Let's try a different plotting library, called `ggplot` (from the `plotnine` package), that thinks about plotting data in a different way, in terms of "adding" *data* plus *aesthetics* (colors, shapes, etc.) plus *layers* (which add to or modify the plot)

First we need to import the ggplot library, from the `plotline` package:

In [0]:
# This step seemes to be needed to run in Google Colaboratory -- it might not be needed in Anaconda
# Install the plotnine Python library
!pip install plotnine

In [0]:
from plotnine import *

The first thing we'll do is create a ggplot object and give it:
- Our data frame (`surveys_df`)
- Aesthetics information, such as which variables in our data frame will be used as the independent (x) and dependent (y) variables

In [0]:
ggplot(surveys_df) + aes(x = 'weight', y = 'hindfoot_length')
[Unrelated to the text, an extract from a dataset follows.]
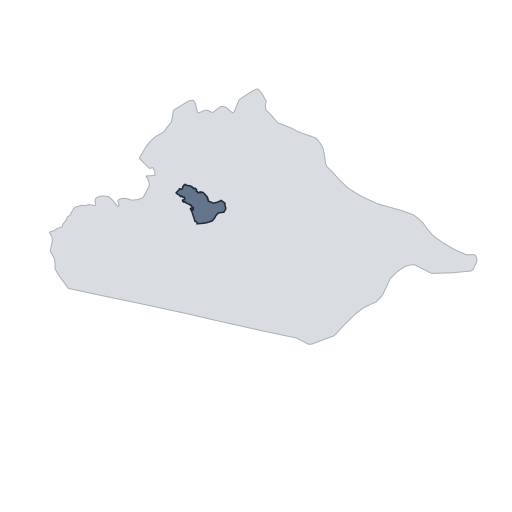 Al Makhrim, Homs (Hims), Syria (highlighted), rotated 45°
{"feature_id": "27442178B17685723948764", "entity_name": "Al Makhrim", "entity_type": "district", "adm_level": 2, "iso_a3": "SYR", "parent_name": "Syria", "parent_adm1": "Homs (Hims)", "projection": "albers", "projection_center": [37.338, 34.825], "detail": "fine", "context": "in_parent", "style": "filled", "palette": "slate", "viewbox_px": 512, "rotation_deg": 45, "n_neighbors": 0, "source": "geoboundaries", "source_scale": "gbopen_adm2", "svg_char_len": 6092}
<svg xmlns="http://www.w3.org/2000/svg" viewBox="0 0 512 512"><g transform="rotate(45 256 256)"><path d="M101.3,190.3L105.0,190.8L112.9,195.7L114.2,195.6L116.7,189.2L119.0,187.1L123.9,185.3L125.4,175.0L127.7,173.0L130.5,172.0L134.7,171.8L138.4,171.2L138.6,169.4L133.6,157.5L134.1,154.5L136.6,142.6L138.2,137.9L139.7,136.4L145.5,137.0L153.6,139.2L155.8,142.6L159.7,145.7L165.7,145.5L172.6,146.1L178.0,146.3L182.2,144.1L191.9,140.1L196.7,138.7L201.1,136.9L215.0,130.2L220.6,130.7L224.5,131.5L227.4,132.5L234.1,136.9L239.6,141.4L243.4,142.7L250.3,142.5L260.3,143.2L272.5,142.9L279.6,141.5L288.7,139.1L304.7,133.3L325.7,121.5L338.1,115.6L343.4,114.8L350.4,114.5L357.5,115.7L365.5,116.4L369.2,116.1L377.7,114.7L388.8,111.9L395.7,109.7L404.0,106.3L409.1,101.0L410.7,100.4L413.0,101.2L414.0,101.5L416.3,104.3L418.9,111.6L419.0,112.4L418.7,114.5L413.4,120.9L406.3,129.5L401.1,135.0L392.4,144.2L385.7,146.4L374.3,150.1L371.4,153.3L368.7,158.3L367.3,165.2L366.9,169.5L366.9,177.4L370.0,185.6L372.9,193.4L373.4,198.6L373.4,203.8L371.1,209.4L368.6,217.0L367.3,225.6L367.1,241.7L367.6,255.3L367.5,257.5L363.0,267.3L357.8,278.8L355.2,281.5L342.9,285.2L329.6,293.9L314.7,303.6L301.0,312.3L286.7,321.4L271.8,330.8L261.1,337.5L246.7,346.4L233.6,354.9L220.2,363.5L210.1,370.0L194.6,380.2L185.5,386.2L172.1,394.9L160.2,402.6L146.1,411.6L128.6,408.8L123.0,407.2L118.5,402.8L115.2,400.4L106.9,398.0L101.7,389.8L98.5,386.8L93.0,385.4L95.5,380.3L96.0,376.8L98.4,372.7L96.9,369.9L96.3,364.0L95.3,362.6L94.9,361.0L95.8,359.2L95.5,357.3L94.6,356.4L94.2,353.5L93.4,351.3L93.8,348.7L95.1,347.0L96.4,343.7L97.9,342.8L100.2,340.7L100.9,338.6L103.0,336.5L105.8,334.9L106.5,333.5L106.1,332.7L103.3,331.1L101.8,328.4L103.2,324.4L104.1,323.2L105.8,321.3L109.6,318.4L112.5,317.9L115.1,318.0L119.3,318.3L122.7,318.8L123.5,318.1L123.4,317.1L119.3,314.7L119.1,312.8L120.2,310.7L123.1,307.5L126.6,305.2L128.3,304.8L132.3,300.1L134.9,294.7L130.9,281.7L128.5,279.7L124.5,277.8L122.1,277.5L122.0,276.7L125.1,273.4L127.4,270.6L124.9,267.9L120.5,266.5L118.9,269.3L113.2,269.5L104.3,269.4L100.7,255.6L100.2,249.7L100.4,242.9L103.2,232.9L102.0,228.2L101.9,225.1L101.3,220.8L94.6,211.4L98.6,194.4L101.3,190.3Z" fill="#d9dde1" stroke="#a8b0b8" stroke-width="1"/><path d="M191.5,274.9L192.1,274.3L192.6,273.7L192.8,273.5L193.3,272.9L194.7,271.2L194.8,271.1L195.2,270.6L195.5,270.3L195.9,269.7L196.5,268.9L197.4,267.7L197.5,267.5L197.8,266.9L198.4,265.8L198.7,265.2L199.4,263.8L199.6,263.5L200.2,262.3L200.2,261.7L200.1,260.0L199.8,258.1L199.6,257.3L199.2,256.3L199.1,255.8L199.0,255.7L199.1,255.1L199.1,254.6L199.0,253.6L198.9,253.3L198.8,253.1L198.7,252.7L199.3,252.0L199.8,251.0L200.0,250.6L200.6,250.1L200.8,249.8L200.9,249.6L201.0,249.4L201.9,248.3L202.0,248.1L202.1,247.9L202.3,247.7L202.2,247.6L201.9,246.8L201.8,245.8L201.6,244.6L201.5,244.4L200.7,243.4L199.7,242.9L199.0,242.6L198.3,242.1L197.8,241.7L197.4,241.4L197.2,241.1L197.0,240.8L196.9,240.8L196.7,240.6L195.7,240.7L194.9,240.9L194.6,240.9L194.4,240.9L194.3,241.0L194.2,241.0L193.9,241.0L193.7,241.0L193.4,241.1L193.2,241.1L192.9,241.2L192.6,241.3L192.2,241.4L191.9,241.4L191.7,242.4L191.4,243.3L191.2,243.9L190.7,245.2L190.4,245.8L188.4,248.9L185.8,249.8L185.5,249.9L183.5,251.0L182.8,250.3L182.4,249.9L182.2,249.9L181.5,250.0L181.2,249.9L181.1,249.7L181.1,249.4L181.0,249.2L180.9,249.1L180.7,249.0L180.0,248.8L179.8,248.7L179.7,248.8L179.6,248.7L179.4,248.7L179.1,248.7L178.6,248.7L178.3,248.6L178.2,248.7L177.9,248.7L177.6,248.6L177.4,248.6L177.1,248.5L176.9,248.6L176.7,248.7L176.4,248.7L176.2,248.6L175.9,248.5L175.7,248.4L175.4,248.6L175.0,248.6L174.8,248.6L174.3,248.5L174.2,248.5L173.9,248.5L173.7,248.5L173.2,248.6L173.0,248.8L172.9,249.0L172.6,249.4L172.6,249.5L172.4,249.6L172.1,249.6L171.9,249.6L171.7,249.6L171.5,249.8L171.4,249.9L171.4,250.0L171.4,250.4L171.4,250.5L171.5,250.6L171.6,250.8L171.3,250.8L171.2,250.9L170.8,251.0L170.7,251.0L170.6,251.6L170.5,251.9L170.3,252.4L169.7,252.2L169.0,252.0L167.9,252.5L167.8,252.4L167.8,252.2L167.7,252.0L167.7,251.8L167.7,251.7L167.6,251.4L167.4,251.3L167.3,251.2L167.1,251.1L166.5,251.2L166.4,251.2L165.7,250.9L165.3,251.1L165.2,251.2L165.0,251.3L164.9,251.3L164.8,251.9L164.0,252.7L163.9,252.6L163.7,252.5L163.7,252.4L163.6,252.2L163.4,252.1L163.2,252.1L162.9,252.1L162.7,252.1L162.3,252.2L162.2,252.3L161.9,252.4L161.8,252.5L161.7,252.7L161.2,252.5L160.7,252.6L160.2,252.8L159.0,253.5L158.3,254.1L157.6,254.7L157.3,254.9L156.8,255.3L155.9,255.4L155.8,255.2L155.6,255.3L155.2,255.4L155.1,256.0L155.1,256.5L154.8,256.9L154.9,257.2L155.0,257.6L155.2,257.9L155.2,258.4L155.2,258.8L155.9,259.6L156.4,260.6L156.6,261.2L154.5,262.3L154.3,262.6L154.6,263.1L154.8,263.7L154.8,264.1L154.8,265.0L154.7,265.7L154.9,266.3L154.8,266.7L154.7,267.1L154.7,267.5L154.9,267.8L155.4,267.9L155.8,267.9L156.2,267.8L156.4,267.7L157.0,267.7L157.4,267.6L157.9,267.3L158.3,267.2L158.6,267.3L159.0,267.3L159.3,267.2L159.6,267.2L160.1,267.1L160.3,267.4L160.7,267.4L160.9,267.2L160.9,266.4L161.2,266.1L161.4,266.0L161.7,265.9L162.4,266.2L162.9,266.1L163.0,266.0L163.4,265.9L163.6,265.7L163.7,265.4L163.8,265.3L163.9,265.1L164.3,265.3L164.4,265.5L164.6,265.7L164.9,265.7L165.3,266.1L165.5,266.3L165.5,266.7L165.3,267.2L165.1,267.5L164.7,268.1L164.5,268.4L164.7,268.6L165.0,268.7L165.1,269.0L165.5,269.2L165.8,269.1L165.9,268.9L166.3,268.9L166.7,269.0L167.1,268.9L167.3,268.6L167.3,268.4L167.3,268.0L167.7,267.6L168.0,267.7L168.9,267.9L169.0,267.9L169.3,267.9L169.5,267.8L169.9,267.7L170.2,267.6L170.6,267.3L170.9,267.2L171.4,267.0L172.1,266.7L172.3,266.6L172.7,266.4L172.9,266.2L173.3,266.2L173.5,266.2L173.6,266.4L173.6,266.6L173.9,266.6L174.0,266.4L174.2,266.2L174.3,266.0L174.8,266.1L175.3,266.3L175.7,266.4L175.9,266.5L176.5,266.4L177.1,266.3L177.7,266.1L178.1,266.6L178.6,267.4L179.0,267.9L178.6,268.4L178.3,268.5L177.4,267.9L177.1,268.0L176.6,267.9L176.2,268.1L176.0,268.7L176.3,269.0L176.7,269.2L177.2,269.3L177.9,269.5L178.2,269.6L178.9,269.9L179.3,270.0L180.9,270.8L183.3,272.0L183.7,272.2L184.6,272.7L185.7,273.2L188.5,274.7L189.6,274.1L190.5,273.9L191.1,274.2L191.5,274.9Z" fill="#64748b" stroke="#1e293b" stroke-width="1.5"/></g></svg>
Hmmm, we get a canvas but it's mysteriously empty!   We need to add a ***layer***, using `+`.  We'll add a layer with points:

In [0]:
ggplot(surveys_df) + aes(x = 'weight', y = 'hindfoot_length') + geom_point()

Not bad!  Let's see if we can perhaps color-code the points based on the species_id.

In [0]:
ggplot(surveys_df) + aes(x = 'weight', y = 'hindfoot_length', color='species_id') + geom_point()

Notice that we get an error.  I'll help you out.  The problem is that we have too many species_id values for a meaningful color layer.   Let's create a subset using just the top 10 species.

Remember earlier we created `species_counts`?  We'll use it and do a bit of sorting to get just the top ten species as as a list:

In [0]:
species_counts.sort_values(ascending=False)

Now let's chop it down to just the first 10:

In [0]:
species_counts.sort_values(ascending=False)[:10]

But we simply want the species ids, not any of the other stuff.  Similar to a Python dictionary, we can use `.keys()` to get that:

In [0]:
species_counts.sort_values(ascending=False)[:10].keys()

And let's use a variable to store our index of top species so we can reuse it:

In [0]:
top_species = species_counts.sort_values(ascending=False)[:10].keys()

Now that we have a simple list of the top 10 species IDs, we can use `.isin()` to create a subset data frame containing just the rows with those species_id values:

Now that our new data frame has a smaller variety of species, let's try it again with species_id as the key for the color:

In [0]:
subset_df = surveys_df[surveys_df.species_id.isin(top_species)]

In [0]:
surveys_plot = ggplot(subset_df) + aes(x = 'weight', y = 'hindfoot_length', color='species_id') + geom_point()

And now to render the plot:

In [0]:
surveys_plot

Here are some other layers we can try adding.  See what they do:

In [0]:
surveys_plot + stat_smooth() + theme_xkcd()

In [0]:
surveys_plot + facet_wrap('~species_id')

# Challenge

* Download the species.csv data from https://ndownloader.figshare.com/files/3299483 as a Pandas DataFrame.
* ***Join*** the species data onto the surveys data, and recreate the visualizations so that the key shows each species by its scientific name (genus + species), rather than by its two-letter code.  Hint:  Use [DataFrame.join](https://pandas.pydata.org/pandas-docs/stable/generated/pandas.DataFrame.join.html)